Page extract
After my marriage, I lived and worked in South India for over three years. Since then, I have visited regularly. On one occasion, I met a young woman called Jodi in the mountains of Southern India, where the eastern state of Tamil Nadu rises high up into the Western Ghats near the border with the western state of Kerala.
Jodi was studying in Grihini, a school designed specifically for poor women in the remote villages around the hill station of Kodaikanal in South India. At 19, one of eight children, none of whom attended school, Jodi was learning to read and write. Over the next few weeks, I visited a number of villages and met with around 70 women like Jodi, who were either current students or who had completed the Grihini program.
The Grihini experience has been lovingly nurtured by a group of Indian and expatriate educators since 1987. It is hosted by the local Jesuit community in Kodaikanal and supported by donors in Australia and elsewhere. After their mothers had been persuaded that it was safe to let their daughters leave their village to take part in the six-month Grihini residential program, about 30 women, aged between 13 and 23, were selected for the pioneer cohort. Some were Adivasi (or Tribals); some were from Dalit colonies (or “untouchables”, those whom Gandhi called “Harijan”); some came from colonies of Tamils repatriated from Sri Lanka; some were from “caste” colonies. All were poor with limited or no education.
As with all education programs, the proof of Grihini’s effectiveness is in its graduates. Teachers are called Akka or “big sister” and young women are invited to take on new roles as women in charge of their own lives. The teachers do not educate the girls out of their villages, but equip them to return to their homes and to practise what they have learned about hygiene, nutrition, the environment, superstition, caste oppression and empowerment. Women who had been through the program enthusiastically ensure their own children receive a good education.
Maheshwari, 29, employed by the Government as a nurse’s aide, completed Year 10 by correspondence. Completion of her nursing required that she attend university once a week, a three-hour journey each way by bus, which she undertook with her brother. “If I had not gone to Grihini, I would not have taken this opportunity [to complete 10th Standard and her nursing training],” she told me.
When I caught my first sight of the village of Poombari from high above on the winding narrow road, it looked bucolically picturesque, terracotta tiled roofs contrasting with the narrow terraces in a spectrum of greens which edged down the mountain towards the village. Close up, however, Poombari was built on the ingrained oppression of poverty and caste. Our car took me to the Dalit colony, a segregated settlement within the larger village reserved for those who were “out-of-caste”. The homes here were small and dark, with no water. Women had to bend to enter. The women told me that before they went to Grihini and learned their rights, their children were treated differently in the local government child care centre and made to sit in a different place from the “caste” children. They showed me a monument to their new-found power: a toilet block, large and imposing, with carved wooden doors, in a central place in the colony. Before the women had pressured the government to build them this facility, they had had no private place in which to bathe or toilet.
Nallamma was 14 when I met her in Poombari. She was one of four children and had dropped out of school after Year 7. Around this time, her uncle had died, leaving four children. With the strong sense of family responsibility one often sees in India, Nallamma’s parents had assumed responsibility for these children as well, bringing the household to eight children and three adults. Around this time, textile mills in the area began aggressive recruitment for young labour. At festival times, the recruiters would visit places like Poombari, bringing alcohol for the men. If a villager agreed for his daughter to be taken to the textile mills to work, he was often given a cash handout. So Nallamma had become a worker in the textile mills, even though the legal age for such work is 18. She needed to stand for long hours, the work was dirty and the supervisors sometimes abused the young women. Nallamma wanted to return to school.

Data listing
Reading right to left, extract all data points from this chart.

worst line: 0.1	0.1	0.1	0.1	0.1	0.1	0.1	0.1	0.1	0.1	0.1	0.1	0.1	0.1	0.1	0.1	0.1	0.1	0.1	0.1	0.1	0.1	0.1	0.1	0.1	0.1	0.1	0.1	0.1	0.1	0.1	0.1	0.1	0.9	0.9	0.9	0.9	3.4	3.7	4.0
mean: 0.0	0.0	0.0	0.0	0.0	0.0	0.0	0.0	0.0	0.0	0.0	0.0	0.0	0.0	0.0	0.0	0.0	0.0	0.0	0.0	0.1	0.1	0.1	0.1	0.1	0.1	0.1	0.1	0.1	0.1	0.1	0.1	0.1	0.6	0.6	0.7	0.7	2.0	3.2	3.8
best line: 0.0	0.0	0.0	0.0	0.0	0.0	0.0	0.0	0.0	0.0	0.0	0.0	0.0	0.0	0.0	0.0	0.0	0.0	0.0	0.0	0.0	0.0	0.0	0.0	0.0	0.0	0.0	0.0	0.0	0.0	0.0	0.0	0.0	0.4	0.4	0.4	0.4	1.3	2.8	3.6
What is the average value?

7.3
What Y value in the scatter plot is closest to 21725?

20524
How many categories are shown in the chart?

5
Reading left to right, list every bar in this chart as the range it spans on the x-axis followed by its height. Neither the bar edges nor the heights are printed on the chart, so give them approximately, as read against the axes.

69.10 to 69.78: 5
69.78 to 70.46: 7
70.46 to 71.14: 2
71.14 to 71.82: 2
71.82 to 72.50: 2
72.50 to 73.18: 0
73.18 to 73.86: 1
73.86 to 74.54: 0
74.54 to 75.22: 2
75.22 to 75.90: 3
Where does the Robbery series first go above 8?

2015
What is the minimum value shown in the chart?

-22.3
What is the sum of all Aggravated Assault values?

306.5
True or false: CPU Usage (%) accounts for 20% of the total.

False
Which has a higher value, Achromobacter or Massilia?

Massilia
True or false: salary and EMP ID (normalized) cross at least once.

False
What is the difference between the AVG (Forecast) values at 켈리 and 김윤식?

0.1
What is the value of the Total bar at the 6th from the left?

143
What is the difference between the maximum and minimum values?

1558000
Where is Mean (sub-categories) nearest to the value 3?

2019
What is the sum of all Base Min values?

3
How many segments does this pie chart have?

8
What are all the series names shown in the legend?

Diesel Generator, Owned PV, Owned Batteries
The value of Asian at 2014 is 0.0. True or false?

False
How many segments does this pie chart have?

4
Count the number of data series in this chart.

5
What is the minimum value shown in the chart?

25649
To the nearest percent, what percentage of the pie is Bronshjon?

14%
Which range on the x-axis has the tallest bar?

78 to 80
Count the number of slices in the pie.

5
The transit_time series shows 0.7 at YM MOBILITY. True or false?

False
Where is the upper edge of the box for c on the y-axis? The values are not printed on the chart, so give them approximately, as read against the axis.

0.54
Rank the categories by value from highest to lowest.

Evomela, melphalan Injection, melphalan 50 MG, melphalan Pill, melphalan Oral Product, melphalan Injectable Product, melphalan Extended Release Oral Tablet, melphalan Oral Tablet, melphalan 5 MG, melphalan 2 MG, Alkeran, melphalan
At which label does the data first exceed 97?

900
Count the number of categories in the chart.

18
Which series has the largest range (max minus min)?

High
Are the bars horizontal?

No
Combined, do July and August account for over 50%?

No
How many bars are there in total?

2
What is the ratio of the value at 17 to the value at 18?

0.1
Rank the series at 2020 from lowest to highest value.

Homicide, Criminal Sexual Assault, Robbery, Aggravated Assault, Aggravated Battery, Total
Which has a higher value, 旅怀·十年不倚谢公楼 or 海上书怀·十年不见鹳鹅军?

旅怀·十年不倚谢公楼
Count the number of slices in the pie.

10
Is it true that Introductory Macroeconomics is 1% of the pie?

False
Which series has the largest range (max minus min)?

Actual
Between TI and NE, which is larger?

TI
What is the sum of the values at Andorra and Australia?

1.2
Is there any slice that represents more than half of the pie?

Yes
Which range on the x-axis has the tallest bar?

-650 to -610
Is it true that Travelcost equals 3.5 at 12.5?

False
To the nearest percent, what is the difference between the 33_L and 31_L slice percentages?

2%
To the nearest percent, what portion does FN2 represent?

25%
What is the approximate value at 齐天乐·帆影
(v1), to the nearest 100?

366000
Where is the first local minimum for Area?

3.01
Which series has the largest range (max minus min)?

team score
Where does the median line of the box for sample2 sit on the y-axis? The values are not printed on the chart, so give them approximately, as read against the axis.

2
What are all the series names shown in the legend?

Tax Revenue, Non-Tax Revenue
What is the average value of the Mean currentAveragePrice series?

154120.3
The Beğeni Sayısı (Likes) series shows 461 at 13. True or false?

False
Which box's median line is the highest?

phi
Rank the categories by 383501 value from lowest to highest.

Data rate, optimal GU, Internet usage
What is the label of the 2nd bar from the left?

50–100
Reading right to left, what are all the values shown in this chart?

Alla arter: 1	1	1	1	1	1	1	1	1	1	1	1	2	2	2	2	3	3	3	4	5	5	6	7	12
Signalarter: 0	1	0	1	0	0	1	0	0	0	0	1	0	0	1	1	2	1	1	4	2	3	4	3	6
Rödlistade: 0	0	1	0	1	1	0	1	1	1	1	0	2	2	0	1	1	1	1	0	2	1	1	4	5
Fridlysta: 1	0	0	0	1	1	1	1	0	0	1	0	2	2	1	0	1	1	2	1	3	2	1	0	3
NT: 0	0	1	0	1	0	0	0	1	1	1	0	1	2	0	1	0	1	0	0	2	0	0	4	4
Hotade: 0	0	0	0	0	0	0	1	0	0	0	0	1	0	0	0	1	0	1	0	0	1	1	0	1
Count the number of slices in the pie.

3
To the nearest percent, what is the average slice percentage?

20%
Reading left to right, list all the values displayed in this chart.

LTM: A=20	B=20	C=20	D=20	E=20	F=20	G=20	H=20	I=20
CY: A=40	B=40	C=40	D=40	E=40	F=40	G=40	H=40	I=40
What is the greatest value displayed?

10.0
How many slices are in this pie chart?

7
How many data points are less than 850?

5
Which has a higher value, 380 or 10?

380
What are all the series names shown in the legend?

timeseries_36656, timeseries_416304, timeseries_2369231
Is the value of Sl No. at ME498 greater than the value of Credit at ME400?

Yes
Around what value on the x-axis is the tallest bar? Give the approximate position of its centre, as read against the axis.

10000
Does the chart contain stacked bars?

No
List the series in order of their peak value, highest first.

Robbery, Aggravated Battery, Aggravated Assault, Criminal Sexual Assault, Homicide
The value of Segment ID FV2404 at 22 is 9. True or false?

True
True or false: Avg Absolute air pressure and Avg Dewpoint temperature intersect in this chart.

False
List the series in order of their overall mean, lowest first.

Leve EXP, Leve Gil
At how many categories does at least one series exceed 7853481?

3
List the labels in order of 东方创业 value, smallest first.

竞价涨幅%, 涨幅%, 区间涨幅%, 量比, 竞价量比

Task requirements
1. Condense the paragraph of the Grihini account that begins "Maheshwari, 29, employed" into two sentences, keeping its main facts.
2. Extend the account of the Grihini school beyond its final sentence with one or two further paragraphs in the same voice.
The rows are separate material and have no connection to the account of the Grihini school.

Responses by task
1. Maheshwari, a 29-year-old nurse's aide employed by the Government, completed Year 10 by correspondence and finished her nursing training by attending university once a week, a three-hour bus journey each way that she made with her brother. She said she would not have taken these opportunities had she not gone to Grihini.

2.
Of course, Nallamma could have done what most of the other women in the Dalit colony in Poombari did: work for daily wages as an agricultural coolie. The soaring sides of Poombari are sculpted with tiers of commercial gardens. Garlic, carrots, cabbages and peas grow in these narrow ledges up and around the mountains. The work of planting, weeding and harvesting is the work of the poor, especially women. It is not well paid and it is seasonal, paying possibly around 2000 rupees during the months when there is work. Before beginning her seven-hour shift, a worker might walk up for to two hours to reach the field. (By way of understanding salary relativities, young graduates who live in cities can earn up to 50,000 plus rupees a month.)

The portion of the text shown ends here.